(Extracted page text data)

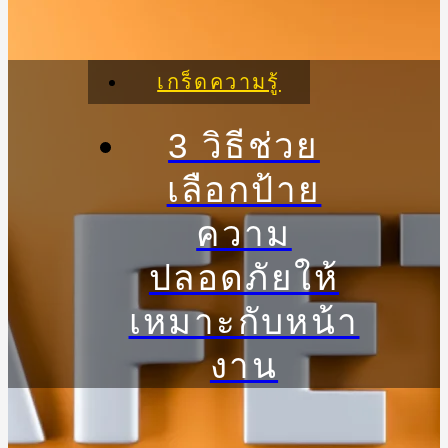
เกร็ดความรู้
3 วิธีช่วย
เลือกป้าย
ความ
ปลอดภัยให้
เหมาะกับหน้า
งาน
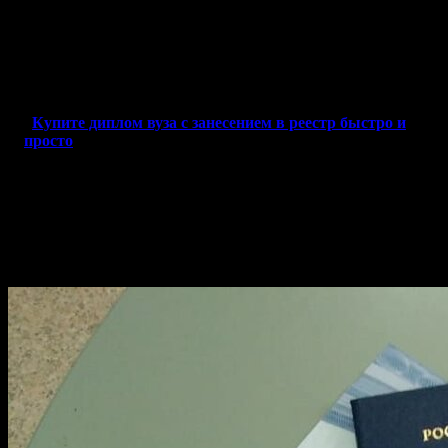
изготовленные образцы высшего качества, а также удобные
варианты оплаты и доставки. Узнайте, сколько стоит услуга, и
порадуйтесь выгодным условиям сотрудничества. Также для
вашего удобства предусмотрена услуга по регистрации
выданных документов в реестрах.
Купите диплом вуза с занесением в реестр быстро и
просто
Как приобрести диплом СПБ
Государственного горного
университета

REQUIRED ACTION: Reproduce word for word every line of text from all the entries above, omitting the pictures.

WRITTEN RESPONSE:
เกร็ดความรู้
3 วิธีช่วย
เลือกป้าย
ความ
ปลอดภัยให้
เหมาะกับหน้า
งาน
изготовленные образцы высшего качества, а также удобные
варианты оплаты и доставки. Узнайте, сколько стоит услуга, и
порадуйтесь выгодным условиям сотрудничества. Также для
вашего удобства предусмотрена услуга по регистрации
выданных документов в реестрах.
Купите диплом вуза с занесением в реестр быстро и
просто
Как приобрести диплом СПБ
Государственного горного
университета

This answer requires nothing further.